Collection entries
----------
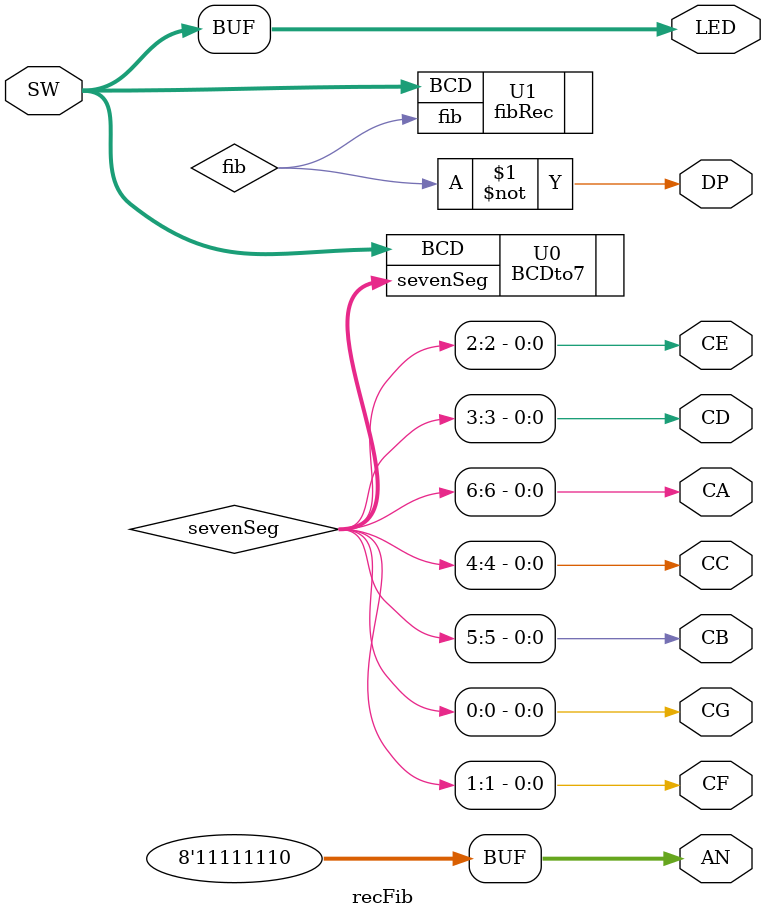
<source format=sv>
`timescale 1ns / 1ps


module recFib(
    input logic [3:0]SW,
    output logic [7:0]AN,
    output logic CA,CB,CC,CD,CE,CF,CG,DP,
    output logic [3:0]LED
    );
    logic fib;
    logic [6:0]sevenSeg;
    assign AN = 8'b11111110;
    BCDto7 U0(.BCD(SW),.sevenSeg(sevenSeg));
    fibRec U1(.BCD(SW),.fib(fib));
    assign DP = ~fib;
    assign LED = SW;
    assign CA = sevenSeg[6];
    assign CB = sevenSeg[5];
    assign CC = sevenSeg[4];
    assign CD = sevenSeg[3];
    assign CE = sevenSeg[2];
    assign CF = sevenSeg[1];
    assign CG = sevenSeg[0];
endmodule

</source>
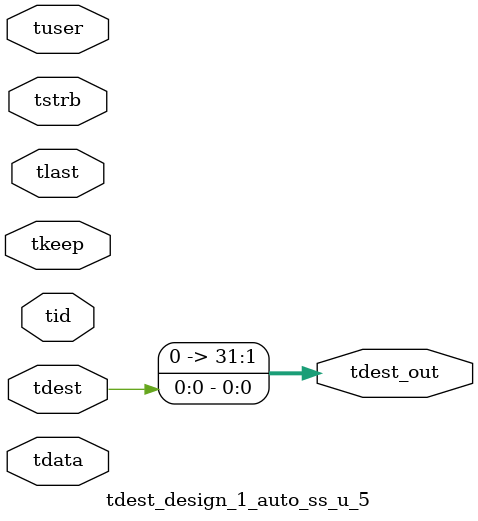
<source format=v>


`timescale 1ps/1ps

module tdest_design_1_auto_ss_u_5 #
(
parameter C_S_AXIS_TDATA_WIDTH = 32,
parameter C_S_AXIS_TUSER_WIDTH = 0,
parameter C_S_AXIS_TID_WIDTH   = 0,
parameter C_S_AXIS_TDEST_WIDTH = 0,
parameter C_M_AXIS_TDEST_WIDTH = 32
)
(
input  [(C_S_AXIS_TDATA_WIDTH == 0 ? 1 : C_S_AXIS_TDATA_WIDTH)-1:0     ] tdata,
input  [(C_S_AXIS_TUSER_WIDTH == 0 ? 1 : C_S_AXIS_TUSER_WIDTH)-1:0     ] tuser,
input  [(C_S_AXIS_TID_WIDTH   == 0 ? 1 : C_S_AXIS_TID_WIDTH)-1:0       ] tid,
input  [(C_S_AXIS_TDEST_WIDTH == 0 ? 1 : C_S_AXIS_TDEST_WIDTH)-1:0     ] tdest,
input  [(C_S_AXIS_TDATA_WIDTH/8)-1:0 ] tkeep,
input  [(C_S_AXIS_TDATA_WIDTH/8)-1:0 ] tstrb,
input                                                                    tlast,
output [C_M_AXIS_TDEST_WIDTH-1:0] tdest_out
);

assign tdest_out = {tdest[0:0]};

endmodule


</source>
----------
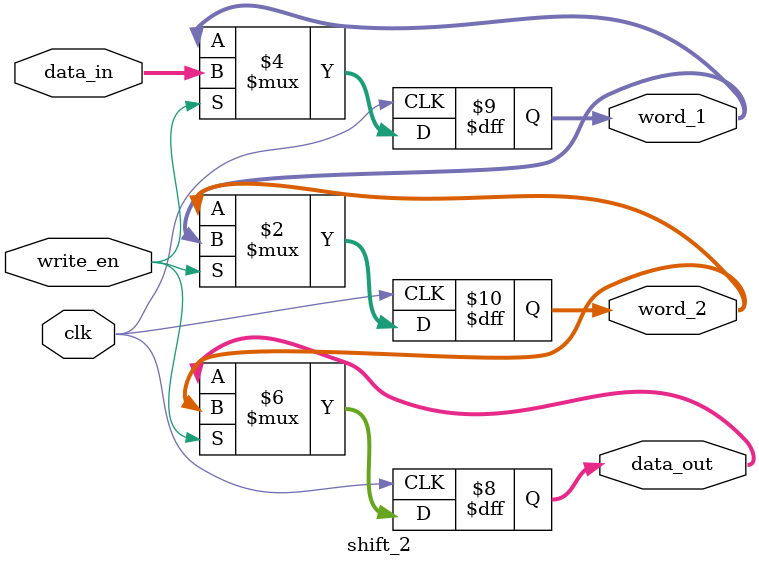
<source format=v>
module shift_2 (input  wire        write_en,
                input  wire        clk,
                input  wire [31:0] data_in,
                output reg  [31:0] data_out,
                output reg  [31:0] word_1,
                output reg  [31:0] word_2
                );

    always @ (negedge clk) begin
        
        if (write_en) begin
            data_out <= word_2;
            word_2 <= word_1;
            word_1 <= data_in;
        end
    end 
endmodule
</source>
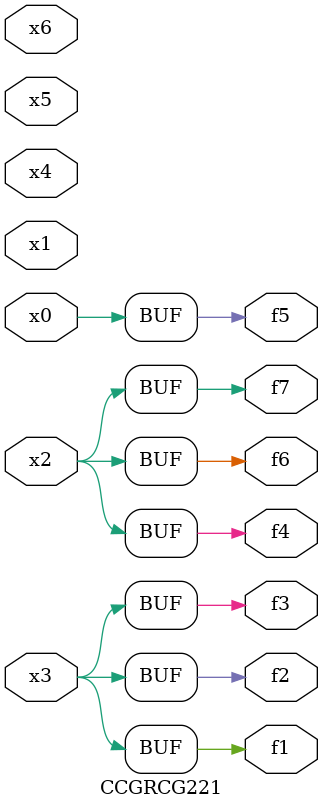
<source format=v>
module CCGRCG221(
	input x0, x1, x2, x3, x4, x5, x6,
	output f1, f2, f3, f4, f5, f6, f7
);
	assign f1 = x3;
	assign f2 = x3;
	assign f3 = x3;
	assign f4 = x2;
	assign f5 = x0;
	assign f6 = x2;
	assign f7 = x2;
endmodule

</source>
----------
DESCRIPTION OF THE TASK » Take the line above containing "<source format=sv>", the line containing "assign CF = sevenSeg[1];", and all lines in between, and copy them exactly without anything else.

REPLY »
<source format=sv>
`timescale 1ns / 1ps


module recFib(
    input logic [3:0]SW,
    output logic [7:0]AN,
    output logic CA,CB,CC,CD,CE,CF,CG,DP,
    output logic [3:0]LED
    );
    logic fib;
    logic [6:0]sevenSeg;
    assign AN = 8'b11111110;
    BCDto7 U0(.BCD(SW),.sevenSeg(sevenSeg));
    fibRec U1(.BCD(SW),.fib(fib));
    assign DP = ~fib;
    assign LED = SW;
    assign CA = sevenSeg[6];
    assign CB = sevenSeg[5];
    assign CC = sevenSeg[4];
    assign CD = sevenSeg[3];
    assign CE = sevenSeg[2];
    assign CF = sevenSeg[1];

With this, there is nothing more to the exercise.